Bayfield may be a Blue Flag bearer as early as next summer.
The village’s main beach and marina have been assessed by a member organization of Blue Flag Canada, and have now entered the pilot phase of a process that may see the two sites receive Blue Flag status in 2009.
Blue Flag status has been awarded to over 3,200 beaches and marinas worldwide to sites that meet a variety of criteria for water quality, environmental management, safety and services, and environmental education and information.
The Bayfield marina is the first marina in Canada to apply for Blue Flag status, and has met the majority of 23 required criteria.
Six areas will have to be brought up to code in order for the facility’s Blue Flag application to proceed.
These include the development of an environmental policy plan; the introduction of segregated containers for the storage of hazardous wastes; the posting of safety precautions and information; and the development of environmentally-themed educational activities at the marina; and the display of a code of environmental conduct at the marina.
Information about a nearby environmentally-sensitive bluff ecosystem must also be posted, and a map indicating the location of different facilities at the marina must be provided there.
There are 27 criteria for beaches seeking Blue Flag status, and Bayfield’s main beach has met many of them.
Information about the bluff ecosystem must be posted, as well as a code of conduct for the beach area, and facilities for receiving recyclable waste must be provided.
Lifeguards or fully-equipped life-saving stations must also be provided at the beach, and educational environmental activities that raise awareness of issues that affect the beach and marina must be developed.
Water quality will also be monitored in 2008 to ensure that Blue Flag standards are met. At least 80 per cent of beach water tests during the swimming season yield 100 or fewer E. coli per 100 mL of water.
Bayfield’s main beach saw 89 per cent of its tests meet this standard in 2007, but only 61 per cent were met in 2006 and 71 per cent were met in 2005.

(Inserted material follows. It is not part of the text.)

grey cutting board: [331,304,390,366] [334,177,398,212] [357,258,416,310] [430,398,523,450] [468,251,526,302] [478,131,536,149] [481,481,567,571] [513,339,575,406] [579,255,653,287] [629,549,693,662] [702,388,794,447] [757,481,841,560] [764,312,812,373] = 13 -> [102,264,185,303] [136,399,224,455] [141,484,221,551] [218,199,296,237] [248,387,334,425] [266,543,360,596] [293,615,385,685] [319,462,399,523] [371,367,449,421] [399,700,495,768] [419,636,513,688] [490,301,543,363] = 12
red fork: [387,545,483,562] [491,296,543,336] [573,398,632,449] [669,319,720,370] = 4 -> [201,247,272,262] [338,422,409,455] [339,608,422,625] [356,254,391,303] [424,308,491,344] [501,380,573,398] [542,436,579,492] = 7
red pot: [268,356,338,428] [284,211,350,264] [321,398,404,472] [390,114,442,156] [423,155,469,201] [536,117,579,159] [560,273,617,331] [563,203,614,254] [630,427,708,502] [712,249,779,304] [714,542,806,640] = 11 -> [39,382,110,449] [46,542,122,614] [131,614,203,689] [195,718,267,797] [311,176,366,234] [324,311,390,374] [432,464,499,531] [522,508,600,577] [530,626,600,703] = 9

“The difference in the past three years may mean that 2006 was an extremely unusual year or a very wet season,” according to a report given to Municipality of Bluewater council last week.
“Similarly, in 2007, it was a relatively dry summer. According to many studies, water quality can be very dependent on weather. Therefore, it will be important to monitor the water quality during the 2008 season to ensure that no negative trends develop.”
Despite these concerns, Jodi Frye, who assessed the Bayfield sites for the Toronto environmental group Environmental Defence, was impressed with what she saw while visiting the Bayfield sites.
“I think they’re well ahead of the game,” she said last week. “It’s just a few things that they need to implement which are quite easily implemented.”
Municipality of Bluewater Council passed a resolution on Aug. 5 to address the areas of concern, making Bayfield an official Blue Flag candidate.
The sites now enter a pilot phase, which can last up to three years.
If the remaining criteria are satisfied, Bayfield’s application will progress to a regional jury, who can then forward the application to an international jury for final approval.